Make Sure You Don’t Get Bad Credit Mortage Loans

September 16th, 2008    Subscribe To Our Feed

The question of which is preferable: the 15 or 30 year fixed mortgage rate is one that home buyers are always unsure about. Buying a home later in life means that many people want to have the mortgage paid off early. Take some time to think about everything carefully before any agreement is signed. One important point is to ensure that the interest rate does not change during the life of the loan. Avoid bad credit mortgage loans at all costs.

It seems that some lenders are happy to offer deals that appear too good to be true and they usually are.
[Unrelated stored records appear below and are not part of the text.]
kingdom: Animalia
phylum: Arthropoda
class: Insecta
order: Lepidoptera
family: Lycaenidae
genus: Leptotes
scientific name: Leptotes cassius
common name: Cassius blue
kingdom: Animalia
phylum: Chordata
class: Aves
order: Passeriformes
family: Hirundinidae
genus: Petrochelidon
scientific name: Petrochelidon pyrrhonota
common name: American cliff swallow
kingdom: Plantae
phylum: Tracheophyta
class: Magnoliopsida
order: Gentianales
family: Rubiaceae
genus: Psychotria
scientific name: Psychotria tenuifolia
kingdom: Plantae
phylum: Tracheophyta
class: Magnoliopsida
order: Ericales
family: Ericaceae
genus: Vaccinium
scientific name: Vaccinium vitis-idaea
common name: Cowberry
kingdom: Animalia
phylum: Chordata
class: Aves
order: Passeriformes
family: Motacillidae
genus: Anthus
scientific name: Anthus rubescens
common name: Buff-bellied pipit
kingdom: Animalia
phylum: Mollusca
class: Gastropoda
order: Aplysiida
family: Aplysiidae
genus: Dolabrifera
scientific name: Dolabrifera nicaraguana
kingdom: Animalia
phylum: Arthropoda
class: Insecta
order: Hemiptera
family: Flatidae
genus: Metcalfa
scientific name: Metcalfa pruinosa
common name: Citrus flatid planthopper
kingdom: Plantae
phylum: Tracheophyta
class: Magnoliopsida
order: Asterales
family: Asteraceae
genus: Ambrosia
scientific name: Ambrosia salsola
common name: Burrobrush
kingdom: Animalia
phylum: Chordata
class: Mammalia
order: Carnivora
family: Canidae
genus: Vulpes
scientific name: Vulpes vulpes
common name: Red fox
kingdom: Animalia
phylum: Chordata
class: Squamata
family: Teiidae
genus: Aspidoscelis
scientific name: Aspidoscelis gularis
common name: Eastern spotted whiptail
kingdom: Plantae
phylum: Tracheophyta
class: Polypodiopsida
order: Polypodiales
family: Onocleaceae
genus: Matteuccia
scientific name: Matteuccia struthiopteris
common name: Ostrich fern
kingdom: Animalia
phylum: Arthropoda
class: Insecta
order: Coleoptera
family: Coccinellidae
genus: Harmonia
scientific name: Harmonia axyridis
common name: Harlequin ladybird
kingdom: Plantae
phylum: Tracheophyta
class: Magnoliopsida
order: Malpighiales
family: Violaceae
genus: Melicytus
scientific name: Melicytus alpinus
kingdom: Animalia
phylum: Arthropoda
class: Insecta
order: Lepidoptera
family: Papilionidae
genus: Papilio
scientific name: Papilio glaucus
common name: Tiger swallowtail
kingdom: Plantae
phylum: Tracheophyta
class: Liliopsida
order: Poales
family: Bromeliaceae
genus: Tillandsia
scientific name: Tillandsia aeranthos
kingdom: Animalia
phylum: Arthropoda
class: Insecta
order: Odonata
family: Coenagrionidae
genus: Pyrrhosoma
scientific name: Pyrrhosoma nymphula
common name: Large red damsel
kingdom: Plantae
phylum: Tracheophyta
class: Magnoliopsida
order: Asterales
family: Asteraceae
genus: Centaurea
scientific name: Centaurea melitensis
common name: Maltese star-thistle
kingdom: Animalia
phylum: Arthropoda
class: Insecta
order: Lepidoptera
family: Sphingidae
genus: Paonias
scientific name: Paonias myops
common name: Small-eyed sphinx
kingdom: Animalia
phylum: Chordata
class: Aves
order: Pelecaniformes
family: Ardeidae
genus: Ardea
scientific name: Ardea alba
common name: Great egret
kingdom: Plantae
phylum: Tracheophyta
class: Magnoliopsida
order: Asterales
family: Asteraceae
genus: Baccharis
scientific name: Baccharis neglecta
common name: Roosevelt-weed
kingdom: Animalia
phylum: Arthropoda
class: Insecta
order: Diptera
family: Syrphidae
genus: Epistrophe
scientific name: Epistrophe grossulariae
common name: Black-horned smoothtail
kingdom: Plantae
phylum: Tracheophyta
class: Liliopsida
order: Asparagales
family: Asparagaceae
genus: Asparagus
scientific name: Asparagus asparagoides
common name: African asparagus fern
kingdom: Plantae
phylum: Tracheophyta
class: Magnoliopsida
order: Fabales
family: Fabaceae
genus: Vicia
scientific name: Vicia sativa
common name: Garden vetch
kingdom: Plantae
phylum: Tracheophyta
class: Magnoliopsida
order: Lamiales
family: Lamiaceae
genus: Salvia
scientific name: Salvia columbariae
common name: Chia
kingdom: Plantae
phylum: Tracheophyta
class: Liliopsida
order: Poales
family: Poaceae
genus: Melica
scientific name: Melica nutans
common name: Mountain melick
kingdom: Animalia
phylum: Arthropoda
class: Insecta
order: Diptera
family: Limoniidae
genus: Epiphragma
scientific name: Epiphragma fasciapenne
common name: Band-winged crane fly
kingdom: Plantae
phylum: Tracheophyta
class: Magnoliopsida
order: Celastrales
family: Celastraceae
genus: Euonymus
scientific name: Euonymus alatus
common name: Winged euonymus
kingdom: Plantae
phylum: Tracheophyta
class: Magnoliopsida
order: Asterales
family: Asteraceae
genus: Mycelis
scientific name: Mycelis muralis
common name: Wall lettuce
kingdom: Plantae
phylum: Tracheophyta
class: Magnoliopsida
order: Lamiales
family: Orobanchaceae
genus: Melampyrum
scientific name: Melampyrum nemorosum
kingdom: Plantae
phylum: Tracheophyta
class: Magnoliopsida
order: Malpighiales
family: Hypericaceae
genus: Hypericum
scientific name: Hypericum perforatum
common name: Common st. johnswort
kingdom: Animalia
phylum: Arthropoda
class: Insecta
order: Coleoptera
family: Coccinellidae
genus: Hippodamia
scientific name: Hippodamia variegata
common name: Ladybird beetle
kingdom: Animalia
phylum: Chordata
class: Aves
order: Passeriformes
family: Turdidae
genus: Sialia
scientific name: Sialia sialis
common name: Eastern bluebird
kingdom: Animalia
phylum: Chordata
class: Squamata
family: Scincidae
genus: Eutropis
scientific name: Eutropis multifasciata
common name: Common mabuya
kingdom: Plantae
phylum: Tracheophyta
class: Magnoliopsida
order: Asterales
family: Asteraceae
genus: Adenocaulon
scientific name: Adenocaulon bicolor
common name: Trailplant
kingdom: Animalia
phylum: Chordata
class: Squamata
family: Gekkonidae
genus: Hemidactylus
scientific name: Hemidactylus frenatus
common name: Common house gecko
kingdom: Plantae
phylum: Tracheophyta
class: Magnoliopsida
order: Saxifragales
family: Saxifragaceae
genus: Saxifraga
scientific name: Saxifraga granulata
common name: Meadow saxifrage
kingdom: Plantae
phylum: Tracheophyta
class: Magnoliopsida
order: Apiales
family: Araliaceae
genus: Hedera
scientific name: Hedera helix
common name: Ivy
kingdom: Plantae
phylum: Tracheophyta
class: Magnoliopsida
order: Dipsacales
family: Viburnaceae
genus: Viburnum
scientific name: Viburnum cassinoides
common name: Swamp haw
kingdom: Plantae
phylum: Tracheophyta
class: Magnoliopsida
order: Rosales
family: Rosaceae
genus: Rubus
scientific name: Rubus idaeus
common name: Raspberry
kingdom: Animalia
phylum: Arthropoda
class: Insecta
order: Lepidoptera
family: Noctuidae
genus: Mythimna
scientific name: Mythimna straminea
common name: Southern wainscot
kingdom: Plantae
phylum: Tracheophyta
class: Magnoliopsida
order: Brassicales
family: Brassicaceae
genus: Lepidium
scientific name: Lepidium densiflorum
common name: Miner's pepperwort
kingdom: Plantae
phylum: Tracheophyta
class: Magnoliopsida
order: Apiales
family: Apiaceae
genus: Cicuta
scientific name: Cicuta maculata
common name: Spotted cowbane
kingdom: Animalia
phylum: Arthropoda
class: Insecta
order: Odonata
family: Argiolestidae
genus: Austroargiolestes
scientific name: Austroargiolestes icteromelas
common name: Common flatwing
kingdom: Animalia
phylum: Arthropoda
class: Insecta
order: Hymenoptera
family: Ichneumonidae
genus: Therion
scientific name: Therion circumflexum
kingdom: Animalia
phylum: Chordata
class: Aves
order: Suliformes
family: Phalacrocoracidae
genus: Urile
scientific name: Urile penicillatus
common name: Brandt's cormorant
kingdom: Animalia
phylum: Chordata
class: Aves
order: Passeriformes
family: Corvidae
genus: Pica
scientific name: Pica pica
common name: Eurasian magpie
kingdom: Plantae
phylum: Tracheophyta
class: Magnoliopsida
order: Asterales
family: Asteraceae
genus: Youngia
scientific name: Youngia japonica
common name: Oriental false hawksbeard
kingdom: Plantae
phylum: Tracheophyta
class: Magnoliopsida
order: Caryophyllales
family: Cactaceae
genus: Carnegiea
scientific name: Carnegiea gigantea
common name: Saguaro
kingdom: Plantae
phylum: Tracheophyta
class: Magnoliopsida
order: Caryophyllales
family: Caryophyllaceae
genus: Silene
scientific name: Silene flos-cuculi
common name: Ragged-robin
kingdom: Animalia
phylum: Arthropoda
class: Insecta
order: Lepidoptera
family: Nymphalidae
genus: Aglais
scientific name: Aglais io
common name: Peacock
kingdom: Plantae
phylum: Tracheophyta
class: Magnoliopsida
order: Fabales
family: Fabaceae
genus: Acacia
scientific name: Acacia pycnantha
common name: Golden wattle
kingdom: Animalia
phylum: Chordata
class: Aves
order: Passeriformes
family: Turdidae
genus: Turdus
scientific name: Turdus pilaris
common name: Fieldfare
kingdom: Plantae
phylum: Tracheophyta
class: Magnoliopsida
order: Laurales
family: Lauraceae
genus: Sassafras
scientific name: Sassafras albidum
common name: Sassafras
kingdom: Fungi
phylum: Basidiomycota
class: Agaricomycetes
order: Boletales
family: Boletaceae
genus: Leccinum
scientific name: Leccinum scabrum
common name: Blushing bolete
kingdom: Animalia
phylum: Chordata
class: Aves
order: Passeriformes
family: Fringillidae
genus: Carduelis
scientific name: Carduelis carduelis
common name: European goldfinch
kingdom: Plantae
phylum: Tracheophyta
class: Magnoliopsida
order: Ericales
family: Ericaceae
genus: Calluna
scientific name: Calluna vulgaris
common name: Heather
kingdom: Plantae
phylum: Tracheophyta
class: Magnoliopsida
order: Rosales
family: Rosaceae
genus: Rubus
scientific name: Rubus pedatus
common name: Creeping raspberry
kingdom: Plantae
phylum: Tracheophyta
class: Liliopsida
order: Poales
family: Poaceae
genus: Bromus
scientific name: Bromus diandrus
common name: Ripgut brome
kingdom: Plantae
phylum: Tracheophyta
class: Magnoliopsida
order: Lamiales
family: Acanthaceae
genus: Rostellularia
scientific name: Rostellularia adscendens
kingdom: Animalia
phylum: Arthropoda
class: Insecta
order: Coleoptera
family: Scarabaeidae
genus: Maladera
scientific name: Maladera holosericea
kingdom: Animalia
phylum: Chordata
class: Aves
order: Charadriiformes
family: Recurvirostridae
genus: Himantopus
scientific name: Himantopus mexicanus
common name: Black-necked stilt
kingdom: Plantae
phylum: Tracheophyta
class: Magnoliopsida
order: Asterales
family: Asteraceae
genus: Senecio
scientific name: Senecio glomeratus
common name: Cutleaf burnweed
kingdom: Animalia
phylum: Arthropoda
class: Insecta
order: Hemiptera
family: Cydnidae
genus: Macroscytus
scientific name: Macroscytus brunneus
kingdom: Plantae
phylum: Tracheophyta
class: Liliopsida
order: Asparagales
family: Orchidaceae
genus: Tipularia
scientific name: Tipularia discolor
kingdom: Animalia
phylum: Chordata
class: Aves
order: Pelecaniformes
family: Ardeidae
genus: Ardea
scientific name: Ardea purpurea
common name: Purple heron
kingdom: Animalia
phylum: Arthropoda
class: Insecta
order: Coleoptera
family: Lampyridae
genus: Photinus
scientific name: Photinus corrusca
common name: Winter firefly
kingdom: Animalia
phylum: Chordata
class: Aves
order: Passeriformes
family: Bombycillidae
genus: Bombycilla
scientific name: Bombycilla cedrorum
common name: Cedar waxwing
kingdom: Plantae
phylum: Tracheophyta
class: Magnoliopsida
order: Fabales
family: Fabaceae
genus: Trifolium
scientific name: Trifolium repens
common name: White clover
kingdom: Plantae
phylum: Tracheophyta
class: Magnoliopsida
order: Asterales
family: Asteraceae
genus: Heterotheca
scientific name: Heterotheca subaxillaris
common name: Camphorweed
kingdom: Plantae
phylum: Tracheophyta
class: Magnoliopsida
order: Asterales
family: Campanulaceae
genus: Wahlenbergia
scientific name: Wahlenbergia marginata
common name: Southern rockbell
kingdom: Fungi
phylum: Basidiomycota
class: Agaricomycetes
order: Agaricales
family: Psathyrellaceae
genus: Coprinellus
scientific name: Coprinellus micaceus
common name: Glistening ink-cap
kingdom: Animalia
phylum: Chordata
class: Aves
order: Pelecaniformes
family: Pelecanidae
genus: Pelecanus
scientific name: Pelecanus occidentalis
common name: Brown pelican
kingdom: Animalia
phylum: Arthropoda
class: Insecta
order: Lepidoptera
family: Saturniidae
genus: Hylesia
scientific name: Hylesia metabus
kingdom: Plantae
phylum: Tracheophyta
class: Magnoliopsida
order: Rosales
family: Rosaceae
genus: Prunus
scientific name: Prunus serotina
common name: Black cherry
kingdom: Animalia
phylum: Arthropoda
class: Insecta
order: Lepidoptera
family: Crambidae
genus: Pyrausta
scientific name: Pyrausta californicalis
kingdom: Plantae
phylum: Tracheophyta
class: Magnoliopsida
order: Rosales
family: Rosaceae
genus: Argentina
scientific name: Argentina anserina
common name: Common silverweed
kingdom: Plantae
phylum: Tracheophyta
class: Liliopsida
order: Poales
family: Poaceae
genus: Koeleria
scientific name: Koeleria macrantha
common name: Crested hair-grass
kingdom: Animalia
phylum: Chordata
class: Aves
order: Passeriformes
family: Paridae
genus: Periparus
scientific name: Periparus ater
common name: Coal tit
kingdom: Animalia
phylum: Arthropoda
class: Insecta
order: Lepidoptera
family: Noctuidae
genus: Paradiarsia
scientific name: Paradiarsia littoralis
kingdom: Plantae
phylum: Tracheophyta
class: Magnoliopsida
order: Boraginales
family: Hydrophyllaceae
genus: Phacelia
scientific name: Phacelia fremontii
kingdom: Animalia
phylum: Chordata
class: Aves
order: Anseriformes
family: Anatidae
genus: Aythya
Interest rates remain the same throughout the life of the loan for 15 year fixed rate mortgages. There are no hidden costs involved with this type of plan which is great for many people that want a regular monthly payment. My wife and I had already decided to research long term fixed mortgage rates when we started looking at homes for sale.

Having a realistic, sustainable monthly payment on our mortgage was important even though we wanted to pay off our debt as soon as possible. So in consideration of this point we also looked at longer, 30 year fixed rate mortgages as well. The 15 year fixed mortgage rate was the plan we really wanted because neither of us wanted to be still paying a mortgage when we close to retiring. There was obviously very good reasons to finish paying the loan off early.

Eventually we decided on a 30 year loan after looking at all the other possibilities. Reaching the decision we did was the only one that made sense.Probably the over-riding decider was the fact my wife was expecting a child. As she intended to raise our child at home we could not rely on her financial income to the monthly expenditure. Loans that were based on 15 year fixed mortgage rates required a much higher monthly payment. We just decided we would probably get into trouble if we took this route. The 30 year loan repayments were considerably lower than the 15 year figures.

We found that if we could make a few extra payments throughout each year then it would gradually reduce the principle sum owed. My making just a few of these payments each year we discovered that a number of years could be taken off the mortgage term. In the long term, this is a strategy well worth pursuing if you are able. Although we would have much preferred a loan with a 15 year fixed mortgage rate we had to take our needs and abilities into consideration. As it is, things worked out very well for us by taking this route.